How to rack up rewards:

  • Earn 1 point for every dollar you spend on qualifying, non-prescription purchases.
  • Earn 25 points for every non-government-funded prescription filled, and on immunizations, except in New Jersey and New York. Earn 1 point for every dollar you spend on government-funded (i.e., Medicare and Medicaid) prescription copays, including immunizations, with a maximum of 25 points per prescription.
  • Earn $20 BonusCash with each purchase of $75 of qualifying over-the-counter allergy products.

Extras: Wellness+ benefits also include 24/7 online access to a pharmacist. If you’re 65 or older, you also get 20 percent off qualifying purchases on the first Wednesday of each month, and a free, in-person consultation with a pharmacist (though you can ask to speak with a pharmacist at any time), who can review your medications and immunizations, offer a free blood pressure screening, and answer your Medicare Part D questions.

Good to know: Points expire at the end of each year. But if you reach silver or gold level, discounts are good through the end of next calendar year—in this case, through the end of 2019.

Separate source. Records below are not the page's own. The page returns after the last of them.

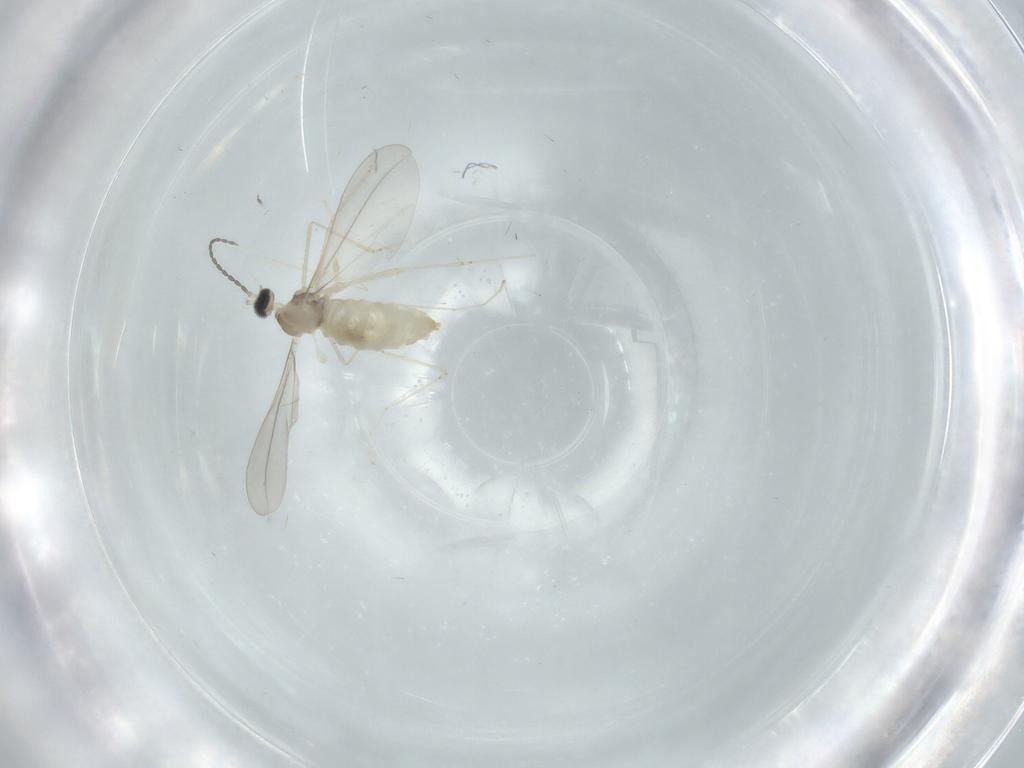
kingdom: Animalia
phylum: Arthropoda
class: Insecta
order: Diptera
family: Cecidomyiidae
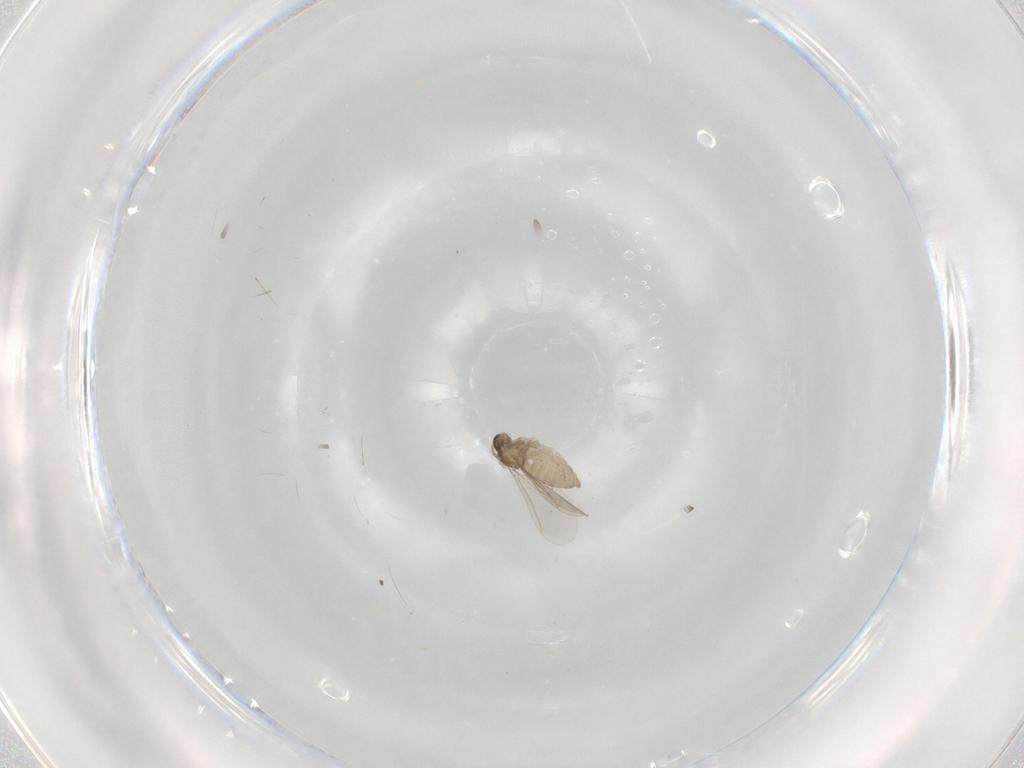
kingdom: Animalia
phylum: Arthropoda
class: Insecta
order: Diptera
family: Cecidomyiidae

Privacy policy: The Wellness+ program’s privacy policy falls under the company's general website privacy agreement and its Wellness+ terms and conditions. To sign up, you'll need to submit your name, email, and phone number, but you can opt out of receiving communications from Rite Aid about the Wellness+ program. You can also prevent Rite Aid from sharing your information with third parties, but you’ll have to call 866-967-4832 or email riteaidonlinestore@riteaid.com to do so. 

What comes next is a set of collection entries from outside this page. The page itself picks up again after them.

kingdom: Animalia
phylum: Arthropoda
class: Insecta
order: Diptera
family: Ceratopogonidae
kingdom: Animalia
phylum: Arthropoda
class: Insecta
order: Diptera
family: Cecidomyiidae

As with CVS, there's a separate privacy policy for your protected health information. This applies when you fill a prescription.

Walgreens Balance Rewards

The basics: Earn 10 points for every dollar you spend on almost all in-store and online purchases with Walgreens' Balance Rewards program, and redeem them for discounts on qualifying items at both the Walgreens and Duane Reade chains. For every 1,000 points earned, you receive $1 to spend in-store or online. Earning 40,000 points gets you $50 to shop. You can get additional points through the Balance Rewards for healthy choices program, by keeping track of healthy lifestyle activities you engage in.  

How to rack up rewards: 

  • Earn 100 points for every 30-day prescription and immunization, and 300 points for each 90-day prescription you fill, including Medicare and Medicaid prescriptions.
  • Through the healthy choices program, get 20 points for every mile that you walk, run, or cycle, and 20 points per day if you log your blood pressure, blood glucose, weight, or sleep activity.
  • You'll get 250 points if you sync your healthy choices account with an activity tracker (including Fitbit) or app, such as Google Fit, iHealth, MapMyFitness, MyFitnessPal, or Runkeeper.
  • You'll also get 250 points with healthy choices for pledging to quit smoking, 20 points per day as you track your progress, and another 250 points for fully kicking the habit.

Extras: Earn 50 bonus points for every dollar spent on store-brand products if you link your AARP membership with your Balance Rewards Account. You'll also earn 1,000 points per vaccination and receive special offers. 

Good to know: The number of points you can earn for each activity is limited. For example, you max out at 1,000 points per month for exercising, and you can log blood glucose only for 20 points twice a day. Points expire after 12 months, or if your account has been inactive for six months.

Privacy policy: To sign up, you need to provide your name, phone number, ZIP code, email, and date of birth, but you can opt out of email communications from the company. Walgreens says it does not rent or sell your information to nonaffiliated third parties—only to those that perform services on behalf of Walgreens. If you've connected your healthy choices account to an activity tracker app, Walgreens says it will disclose that data only “to improve health, or for the purposes of health research”—and only after obtaining your consent. If you fill prescriptions at Walgreens or Duane Reade, a separate privacy policy applies.